Festival do Rio: “Saudade do Futuro”

Recomendo a quem for ao festival algumas medidas essenciais: lembre-se de levar o seu comprovante de vacinação, que pode ser o certificado digital do ConecteSUS ou o comprovante em papel. Sem isso, a entrada nos cinemas não será permitida. Chegue de máscara e mantenha-a cobrindo o nariz e a boca durante todo o filme. Procure guardar o maior distanciamento possível entre as poltronas ocupadas.

Anna Azevedo venceu o Festival de Brasília com Saudade do Futuro, seu primeiro longa solo. Eis uma cineasta de grande fôlego estético e escolhas bastante ecléticas, que aparecem em curtas como Dreznica, Geral e Vento de Sal. Anna está sempre pronta a mesclar a documentação direta com experimentações na textura e na densidade de suas imagens.

Esse longa sobre a cultura da saudade traz essas mesmas características, apesar de um tanto diluídas numa estrutura fragmentada. O tema da saudade emerge esgarçado entre relatos e reflexões de personagens muito diversos filmados em três países.

Portugal, pátria da saudade, ocupa a maior parte dos 73 minutos do filme. O mar assassino está sempre por perto nas conversas sobre a morte dos que partem nas águas e o luto dos que ficam. Mulheres anônimas e escritores como Valter Hugo Mãe falam do assunto. A opinião de crianças sobre a saudade, não raro surpreendentes, é um dos elementos comuns a esse filme e ao relativamente similar Ossos da Saudade, de Marcos Pimentel.

No Brasil, indígenas guaranis comentam sobre o sentido da saudade, Martinho da Vila relembra a tristeza dos escravos trazidos para o Brasil e três mães deploram a perda de seus filhos, incluindo Marielle Franco. Dois slamers elaboram sobre a saudade de um futuro anunciado para o país e que nunca veio.

Em Cabo Verde, a pauta se desvia mais para o recente empoderamento das mulheres, envolvendo escritoras, meninas e performers musicais da comunidade dos Rabelados, grupo tradicionalista hoje em risco de extinção.

A costura entre esses blocos é tênue e se dá sobretudo pelas implicações políticas de cada caso. Ainda assim, o tema da saudade periga escapar em muitos momentos, especialmente numa sequência gravada com crianças na instalação do Morrinho e em praticamente todo o bloco de Cabo Verde. À falta de uma liga mais consistente, é preciso ajustar o nosso foco para os esboços de pensamento expostos em cada cena e para a beleza plástica e as derivas poéticas que a diretora fartamente oferece.

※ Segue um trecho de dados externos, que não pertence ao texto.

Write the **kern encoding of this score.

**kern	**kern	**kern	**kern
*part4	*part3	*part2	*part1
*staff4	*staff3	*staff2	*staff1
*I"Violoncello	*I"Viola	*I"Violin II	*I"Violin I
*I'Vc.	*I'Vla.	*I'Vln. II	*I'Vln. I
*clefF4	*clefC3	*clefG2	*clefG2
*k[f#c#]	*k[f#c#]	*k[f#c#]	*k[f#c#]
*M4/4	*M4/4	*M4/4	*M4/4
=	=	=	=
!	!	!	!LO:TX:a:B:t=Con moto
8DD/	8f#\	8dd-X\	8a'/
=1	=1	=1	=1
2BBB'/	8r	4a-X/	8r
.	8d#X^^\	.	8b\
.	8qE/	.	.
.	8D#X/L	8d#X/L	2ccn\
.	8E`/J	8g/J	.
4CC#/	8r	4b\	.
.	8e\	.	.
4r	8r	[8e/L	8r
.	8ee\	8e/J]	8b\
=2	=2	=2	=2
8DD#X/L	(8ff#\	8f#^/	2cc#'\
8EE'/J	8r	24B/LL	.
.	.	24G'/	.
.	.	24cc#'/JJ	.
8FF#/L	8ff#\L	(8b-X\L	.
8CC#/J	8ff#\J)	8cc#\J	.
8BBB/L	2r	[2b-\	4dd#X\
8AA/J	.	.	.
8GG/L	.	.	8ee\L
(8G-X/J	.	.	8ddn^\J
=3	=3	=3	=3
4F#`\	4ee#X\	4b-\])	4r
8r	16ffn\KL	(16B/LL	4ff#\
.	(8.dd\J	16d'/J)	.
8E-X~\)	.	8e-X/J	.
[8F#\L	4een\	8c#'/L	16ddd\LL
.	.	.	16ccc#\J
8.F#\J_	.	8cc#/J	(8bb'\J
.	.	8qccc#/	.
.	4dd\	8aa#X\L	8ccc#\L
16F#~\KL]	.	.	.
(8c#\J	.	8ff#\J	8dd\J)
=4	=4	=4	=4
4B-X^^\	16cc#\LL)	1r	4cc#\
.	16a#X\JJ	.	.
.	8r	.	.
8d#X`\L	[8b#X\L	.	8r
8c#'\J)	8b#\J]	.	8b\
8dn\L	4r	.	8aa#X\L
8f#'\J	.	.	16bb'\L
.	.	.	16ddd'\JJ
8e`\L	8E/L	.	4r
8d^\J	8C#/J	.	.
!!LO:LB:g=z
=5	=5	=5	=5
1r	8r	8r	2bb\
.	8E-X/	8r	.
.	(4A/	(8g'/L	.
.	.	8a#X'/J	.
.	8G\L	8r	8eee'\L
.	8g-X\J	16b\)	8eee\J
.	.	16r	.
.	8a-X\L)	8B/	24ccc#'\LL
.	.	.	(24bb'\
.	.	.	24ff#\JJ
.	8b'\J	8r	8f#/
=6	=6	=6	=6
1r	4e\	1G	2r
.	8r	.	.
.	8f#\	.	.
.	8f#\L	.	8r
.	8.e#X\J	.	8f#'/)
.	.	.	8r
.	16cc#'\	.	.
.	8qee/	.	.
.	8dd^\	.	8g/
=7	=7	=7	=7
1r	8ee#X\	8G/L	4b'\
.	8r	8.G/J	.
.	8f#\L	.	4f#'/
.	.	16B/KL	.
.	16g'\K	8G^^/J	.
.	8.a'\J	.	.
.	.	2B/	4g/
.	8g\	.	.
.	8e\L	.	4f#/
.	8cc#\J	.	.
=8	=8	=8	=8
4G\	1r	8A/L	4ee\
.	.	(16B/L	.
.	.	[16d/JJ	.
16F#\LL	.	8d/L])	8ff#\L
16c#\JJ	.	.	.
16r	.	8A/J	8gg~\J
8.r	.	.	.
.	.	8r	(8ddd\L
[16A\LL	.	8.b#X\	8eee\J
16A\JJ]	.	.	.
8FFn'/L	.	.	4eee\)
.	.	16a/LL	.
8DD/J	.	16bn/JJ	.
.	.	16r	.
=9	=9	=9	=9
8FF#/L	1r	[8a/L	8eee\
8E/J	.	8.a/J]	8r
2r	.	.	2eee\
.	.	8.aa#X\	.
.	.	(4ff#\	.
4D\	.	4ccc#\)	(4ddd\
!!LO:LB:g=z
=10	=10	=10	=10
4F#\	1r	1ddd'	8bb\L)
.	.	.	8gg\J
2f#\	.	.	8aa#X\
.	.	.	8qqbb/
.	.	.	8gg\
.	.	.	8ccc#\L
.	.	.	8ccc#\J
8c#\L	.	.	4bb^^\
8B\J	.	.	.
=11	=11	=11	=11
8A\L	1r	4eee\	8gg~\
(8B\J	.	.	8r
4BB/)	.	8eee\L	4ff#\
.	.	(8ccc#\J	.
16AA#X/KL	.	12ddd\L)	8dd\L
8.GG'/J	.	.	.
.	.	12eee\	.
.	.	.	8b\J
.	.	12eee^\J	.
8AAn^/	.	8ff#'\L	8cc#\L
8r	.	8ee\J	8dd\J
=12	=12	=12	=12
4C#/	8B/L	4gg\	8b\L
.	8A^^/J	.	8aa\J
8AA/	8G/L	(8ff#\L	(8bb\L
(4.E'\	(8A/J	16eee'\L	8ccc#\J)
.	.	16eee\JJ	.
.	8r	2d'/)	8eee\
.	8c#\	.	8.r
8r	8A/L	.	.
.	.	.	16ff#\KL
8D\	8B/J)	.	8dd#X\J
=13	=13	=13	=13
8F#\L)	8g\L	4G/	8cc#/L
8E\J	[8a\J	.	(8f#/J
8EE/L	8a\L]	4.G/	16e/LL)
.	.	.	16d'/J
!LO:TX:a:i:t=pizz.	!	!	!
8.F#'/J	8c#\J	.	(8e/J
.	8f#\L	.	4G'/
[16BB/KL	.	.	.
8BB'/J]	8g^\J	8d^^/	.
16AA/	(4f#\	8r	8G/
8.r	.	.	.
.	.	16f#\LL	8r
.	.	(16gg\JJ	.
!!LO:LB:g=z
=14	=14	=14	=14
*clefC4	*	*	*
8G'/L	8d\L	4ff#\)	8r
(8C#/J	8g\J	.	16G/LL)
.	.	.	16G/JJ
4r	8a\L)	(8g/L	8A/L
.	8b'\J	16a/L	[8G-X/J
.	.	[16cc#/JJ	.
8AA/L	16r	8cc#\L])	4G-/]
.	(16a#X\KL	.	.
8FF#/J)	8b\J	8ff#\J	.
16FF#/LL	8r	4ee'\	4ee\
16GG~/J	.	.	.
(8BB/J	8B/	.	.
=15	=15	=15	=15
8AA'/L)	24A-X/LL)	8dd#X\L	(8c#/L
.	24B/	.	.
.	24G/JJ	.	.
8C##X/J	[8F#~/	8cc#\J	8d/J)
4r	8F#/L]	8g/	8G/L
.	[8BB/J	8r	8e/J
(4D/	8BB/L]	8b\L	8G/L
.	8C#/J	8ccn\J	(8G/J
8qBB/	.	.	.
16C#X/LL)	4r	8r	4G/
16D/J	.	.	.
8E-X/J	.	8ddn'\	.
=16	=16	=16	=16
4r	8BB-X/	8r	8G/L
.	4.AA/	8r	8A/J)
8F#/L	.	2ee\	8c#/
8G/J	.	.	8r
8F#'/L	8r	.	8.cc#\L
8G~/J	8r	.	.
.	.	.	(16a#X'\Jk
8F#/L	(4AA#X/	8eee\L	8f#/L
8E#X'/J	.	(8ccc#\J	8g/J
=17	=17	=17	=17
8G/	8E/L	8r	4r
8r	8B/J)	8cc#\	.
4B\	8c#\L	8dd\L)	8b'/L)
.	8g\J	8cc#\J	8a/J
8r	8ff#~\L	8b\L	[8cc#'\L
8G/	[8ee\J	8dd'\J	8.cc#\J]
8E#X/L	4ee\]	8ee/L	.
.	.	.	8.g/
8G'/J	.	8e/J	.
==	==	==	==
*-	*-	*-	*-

3 comentários sobre “Festival do Rio: “Saudade do Futuro”

  1. Só alguém com um olhar muito amplo usa palavras como textura, costura e esgarçamento, termos do lugar da plástica, numa crítica de cinema.
    Carlos Alberto de Mattos é, definidamente, bambú e não palmeira!

  2. Feliz em ler que o meu pensamento sobre o filme coincide com o do Mestre. Cada vez mais vejo como fazer documentário é difícil devido a quantidade de documentários existentes. Não basta juntar algumas falas. A “liga” citada pelo amigo Mestre é necessária para não parecer uma colcha de retalhos. Não vi todos os longas do Festival de Brasília, ,mas será que este seria o melhor filme?